◆ **Exercise prompt**
Reproduce the data below word for word, leaving out the pictures.

◆ **Given data**
>> Start
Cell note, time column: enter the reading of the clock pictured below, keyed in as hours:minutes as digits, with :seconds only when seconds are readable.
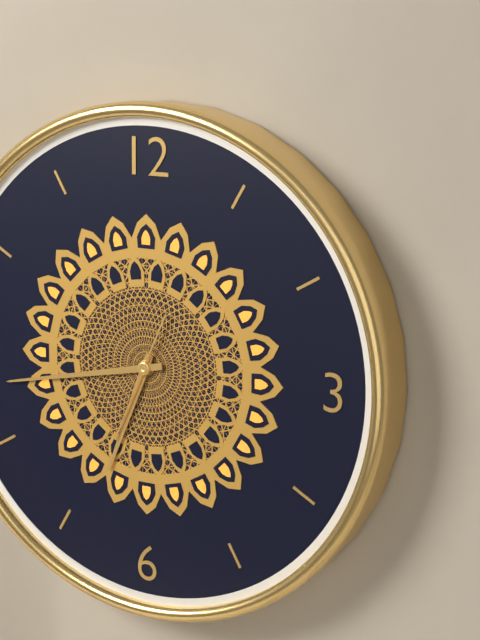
6:43:34
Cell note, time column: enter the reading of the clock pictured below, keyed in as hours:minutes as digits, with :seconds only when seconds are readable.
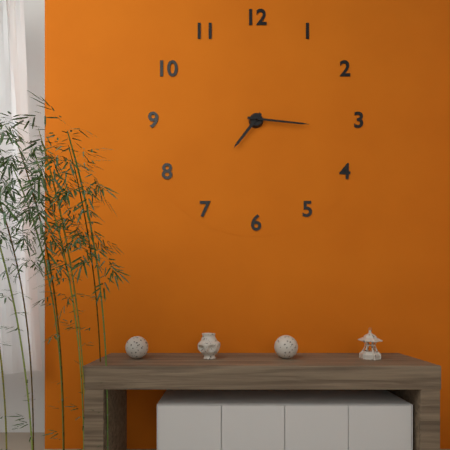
7:16
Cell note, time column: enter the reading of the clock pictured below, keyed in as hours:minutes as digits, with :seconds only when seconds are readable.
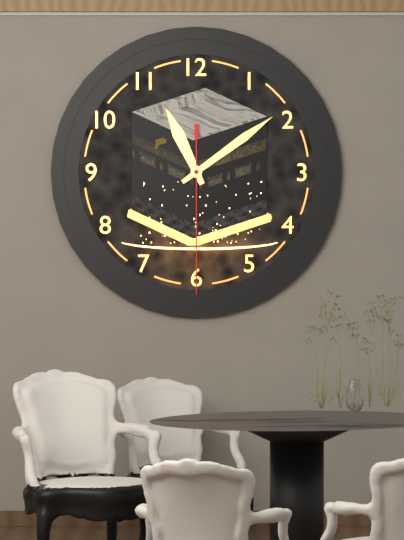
11:09:30
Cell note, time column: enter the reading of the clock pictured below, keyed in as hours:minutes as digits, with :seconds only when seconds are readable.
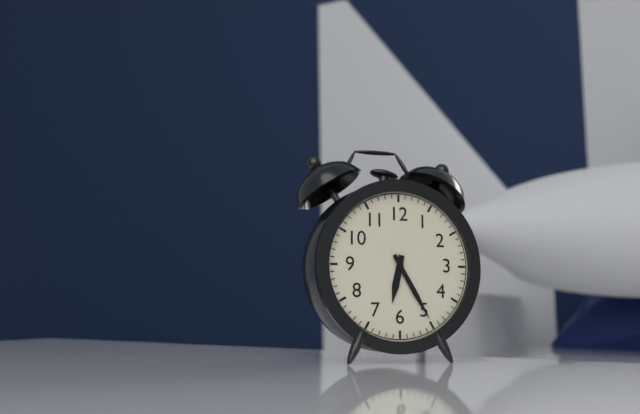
6:25
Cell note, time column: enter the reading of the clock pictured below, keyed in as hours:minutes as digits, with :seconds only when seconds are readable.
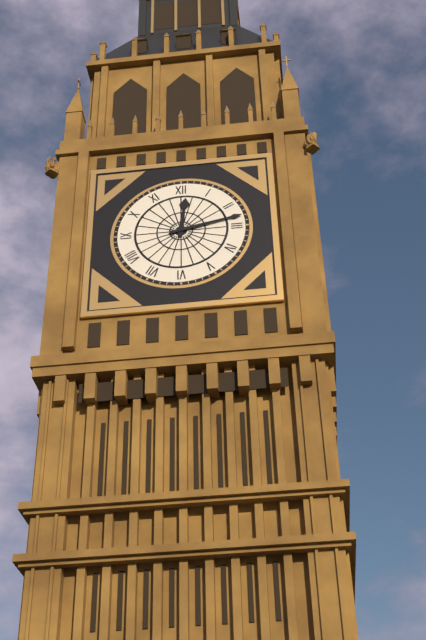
12:13
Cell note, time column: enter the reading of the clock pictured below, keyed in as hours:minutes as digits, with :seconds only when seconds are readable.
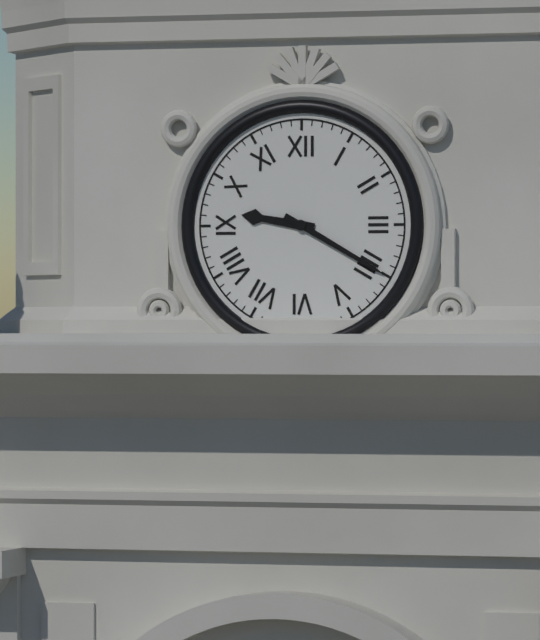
>> End
◆ **Output of the task**
Cell note, time column: enter the reading of the clock pictured below, keyed in as hours:minutes as digits, with :seconds only when seconds are readable.
6:43:34
Cell note, time column: enter the reading of the clock pictured below, keyed in as hours:minutes as digits, with :seconds only when seconds are readable.
7:16
Cell note, time column: enter the reading of the clock pictured below, keyed in as hours:minutes as digits, with :seconds only when seconds are readable.
11:09:30
Cell note, time column: enter the reading of the clock pictured below, keyed in as hours:minutes as digits, with :seconds only when seconds are readable.
6:25
Cell note, time column: enter the reading of the clock pictured below, keyed in as hours:minutes as digits, with :seconds only when seconds are readable.
12:13
Cell note, time column: enter the reading of the clock pictured below, keyed in as hours:minutes as digits, with :seconds only when seconds are readable.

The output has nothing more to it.